Job 1
Please reproduce, word for word, everything in the essay on student visas from "In recent years, the" down to "on the matter.".

Excerpted passage
*** Begin section ***

Worst of all, Daniel just turned 24. In the actual halls of American embassies and consulates these days, he may as well have chanted from the Koran while waiting for his consular interview. These interviews are standard procedure now. 9/11 has been responsible for great changes in the process by which students from abroad can receive visas. These changes, in turn, are the sole reason usually given for the fact that, although some 580,000 foreign students study at American universities, applications are down 28 percent the past year and actual enrollment fell 6 percent.

Is this decline justified? Who can say if there are in fact more foreign terrorists afoot? To consider merely the starting point of visa approval: all cases finally must be judged individually. An individual must demonstrate an acceptable level of family or sponsor income, a compelling or enduring relation to his or her own country, and so on.

Among the rules is that their application is particular to each case, and in particular cases there are no rules, except the judgment of the individual consular officer. This situation never made logical — as opposed to procedural — sense. Today, in a heightened political atmosphere, it makes for grotesque results. American consular decisions about who is and is not deemed acceptable to study in the United States should by now be a national scandal, if they could be known. Trouble is, there is no way to study the choices individuals are making.

In recent years, the results of the scandal have only become known once — and once was enough. Were the specific consular officials (almost all in Saudi Arabia) who were responsible for approving student visas for the 9/11 terrorists ever subject to some discipline? Nothing I have ever heard or read indicates that they were. The 9/11 Commission Report is silent on the matter.

Once, the assessment of student visa applications worldwide had undoubtedly grown too lax; according to the report, a security group led by Richard Clark proposed a tighter review of student visa procedures six months before 9/11. Now, however, the procedures have grown too rigid. Anyone who has anything to do with foreign students at American colleges knows stories of flagrant senselessness, not to say injustice, similar to my stepson’s.

The day I learned of his fate, I called the office of my congressman to request a letter of inquiry to the Sao Paulo Consulate. The staff person who answered was working on another such letter on behalf of another anguished family. No matter his I-20 was in order and all the rest, including an airline ticket; once the son admitted having no particular reason to return to England, the consular officer at the London Embassy sent him packing.

I thought of the other two foreign students I know best at present. One is from South America. She’s been studying here for two years. Her father is an executive with a multinational. Her family hasn’t lived in their native country for many years. How had she gotten a visa?

*** End section ***

Job 2
In the records, take everything from the line containing "- make collectibles" down to the line containing "- miscast.co: word" and swap "potions" for "elixirs", leaving all else unchanged. Return only those lines.

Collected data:

*** Begin section ***

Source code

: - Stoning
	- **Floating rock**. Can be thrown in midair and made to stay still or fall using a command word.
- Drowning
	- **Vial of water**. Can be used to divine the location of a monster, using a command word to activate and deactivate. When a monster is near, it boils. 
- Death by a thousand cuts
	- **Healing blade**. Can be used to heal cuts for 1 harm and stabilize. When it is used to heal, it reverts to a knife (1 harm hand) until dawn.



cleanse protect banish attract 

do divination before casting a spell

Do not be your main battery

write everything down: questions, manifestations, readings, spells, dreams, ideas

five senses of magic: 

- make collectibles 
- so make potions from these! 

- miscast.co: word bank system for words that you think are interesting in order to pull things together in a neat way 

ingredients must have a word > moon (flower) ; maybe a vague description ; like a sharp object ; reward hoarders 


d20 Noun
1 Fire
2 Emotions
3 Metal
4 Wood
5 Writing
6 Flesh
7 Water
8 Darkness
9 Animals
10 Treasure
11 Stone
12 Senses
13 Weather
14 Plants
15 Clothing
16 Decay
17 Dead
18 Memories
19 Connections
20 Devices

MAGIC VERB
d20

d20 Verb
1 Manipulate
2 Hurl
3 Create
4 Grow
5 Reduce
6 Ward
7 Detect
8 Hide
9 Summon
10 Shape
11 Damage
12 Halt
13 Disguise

*** End section ***

Written response 1
In recent years, the results of the scandal have only become known once — and once was enough. Were the specific consular officials (almost all in Saudi Arabia) who were responsible for approving student visas for the 9/11 terrorists ever subject to some discipline? Nothing I have ever heard or read indicates that they were. The 9/11 Commission Report is silent on the matter.

Written response 2
- make collectibles 
- so make elixirs from these! 

- miscast.co: word bank system for words that you think are interesting in order to pull things together in a neat way 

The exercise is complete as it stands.